2 Kronieken 10
10:1En Rehabeam toog naar Sichem; want het ganse Israel was te Sichem gekomen, om hem koning te maken.
10:2Het geschiedde nu, als Jerobeam, de zoon van Nebat, [dat] hoorde (dezelve nu was in Egypte, alwaar hij van het aangezicht van den koning Salomo gevloden was), dat Jerobeam uit Egypte wederkeerde;
10:3Want zij zonden henen, en lieten hem roepen; zo kwam Jerobeam met het ganse Israel, en zij spraken tot Rehabeam, zeggende:
10:4Uw vader heeft ons juk hard gemaakt, nu dan, maak gij uws vaders harden dienst, en zijn zwaar juk, dat hij ons opgelegd heeft, lichter, en wij zullen u dienen.
10:5En hij zeide tot hen: Komt over drie dagen weder tot mij. En het volk ging heen.
10:6En de koning Rehabeam hield raad met de oudsten, die gestaan hadden voor het aangezicht van zijn vader Salomo, als hij leefde, zeggende: Hoe raadt gijlieden, dat men dit volk antwoorden zal?
10:7En zij spraken tot hem, zeggende: Indien gij dit volk goedertieren en jegens hen goedwillig wezen zult, en tot hen goede woorden spreken, zo zullen zij te allen dage uw knechten zijn.
10:8Maar hij verliet den raad der oudsten, dien zij hem geraden hadden; en hij hield raad met de jongelingen, die met hem opgewassen waren, die voor zijn aangezicht stonden.
10:9En hij zeide tot hen: Wat raadt gijlieden, dat wij dit volk antwoorden zullen, die tot mij gesproken hebben, [zeggende]: Maak het juk, dat uw vader ons opgelegd heeft, lichter?
10:10En de jongelingen die met hem opgewassen waren, spraken tot hem, zeggende: Alzo zult gij zeggen tot dat volk, dat tot u gesproken heeft, zeggende: Uw vader heeft ons juk zwaar gemaakt, maar maak gij het over ons lichter; alzo zult gij tot hen spreken: Mijn kleinste [vinger] zal dikker zijn dan mijns vaders lenden.
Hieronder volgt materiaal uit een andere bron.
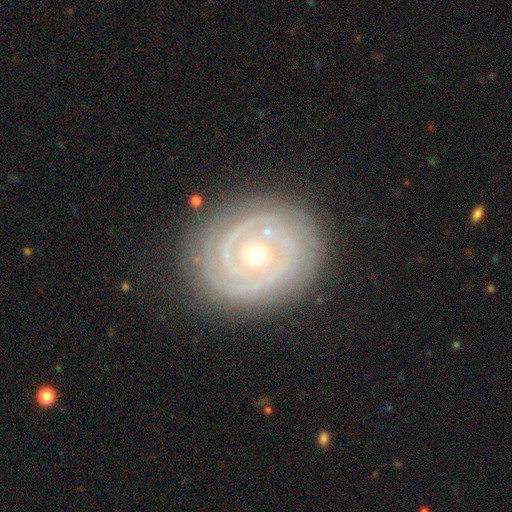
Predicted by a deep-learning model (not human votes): The model was most divided on "spiral arm count": 2: 41%, 3: 22%, can't tell: 20%, 1: 6%, 4: 6%, more than 4: 5%. More confident: edge-on disk — no (97%); spiral arms — yes (94%); smooth or featured — featured or disk (86%); merging — none (81%); spiral winding — tight (77%); bar — no (77%); bulge size — small (62%).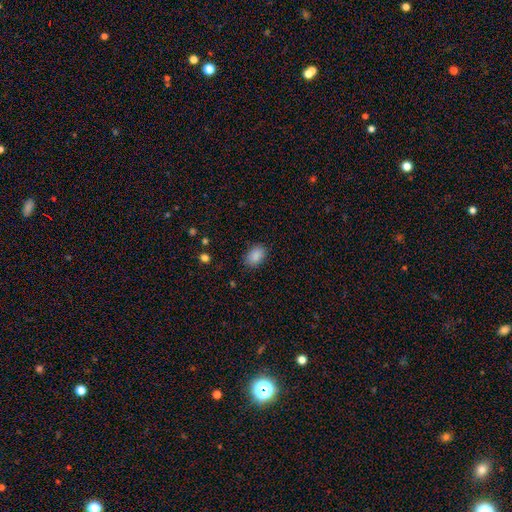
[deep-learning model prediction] Smooth or featured?
  - smooth: 88% *
  - star or artifact: 8%
  - featured or disk: 4%
How rounded?
  - in between: 84% *
  - round: 15%
  - cigar-shaped: 1%
Merging?
  - none: 84% *
  - minor disturbance: 12%
  - major disturbance: 3%
  - merger: 1%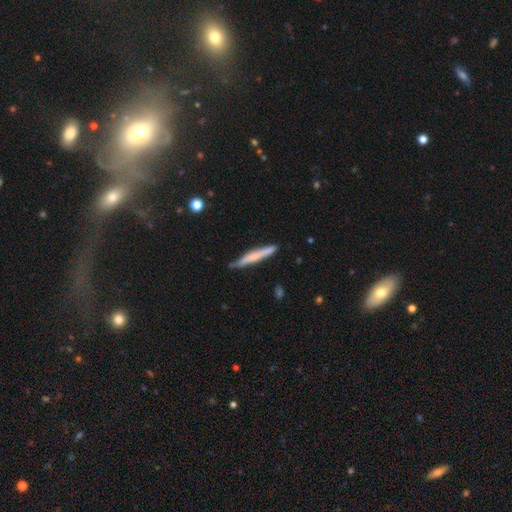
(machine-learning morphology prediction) This appears to be a smooth galaxy with no disk features (57%) that is cigar-shaped (96%). Merging: none (82%).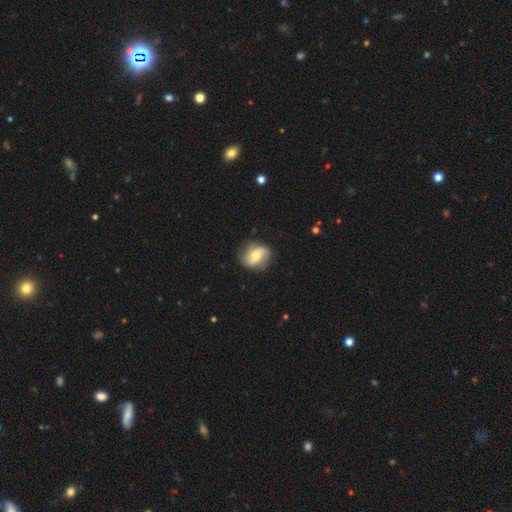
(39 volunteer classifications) Q: Smooth or featured?
A: featured or disk (51%); runner-up: smooth (49%)
Q: Edge-on disk?
A: no (85%); runner-up: yes (15%)
Q: Bar?
A: weak (41%); runner-up: no (35%)
Q: Spiral arms?
A: yes (76%); runner-up: no (24%)
Q: Spiral winding?
A: loose (54%); runner-up: medium (38%)
Q: Spiral arm count?
A: 2 (77%); runner-up: can't tell (15%)
Q: Bulge size?
A: moderate (65%); runner-up: small (18%)
Q: Merging?
A: none (77%); runner-up: minor disturbance (18%)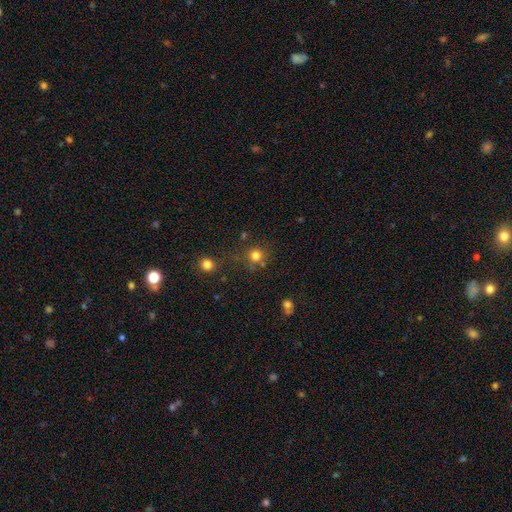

10:11Indien nu mijn vader een zwaar juk op u heeft doen laden, zo zal ik boven uw juk nog daartoe doen; mijn vader heeft u met geselen gekastijd, maar ik [zal u] met schorpioenen [kastijden].
10:12Zo kwam Jerobeam en al het volk tot Rehabeam, op den derden dag, gelijk als de koning gesproken had, zeggende: Komt weder tot mij op den derden dag.
10:13En de koning antwoordde hun hardelijk; want de koning Rehabeam verliet den raad der oudsten.
10:14En hij sprak tot hen naar den raad der jongelingen, zeggende: Mijn vader heeft uw juk zwaar gemaakt, maar ik zal nog daarboven toedoen; mijn vader heeft u met geselen gekastijd, maar ik [zal u] met schorpioenen [kastijden].
10:15Alzo hoorde de koning naar het volk niet; want deze omwending was van God, opdat de HEERE Zijn woord bevestigde, hetwelk Hij door den dienst van Ahia, den Siloniet, gesproken had tot Jerobeam, den zoon van Nebat.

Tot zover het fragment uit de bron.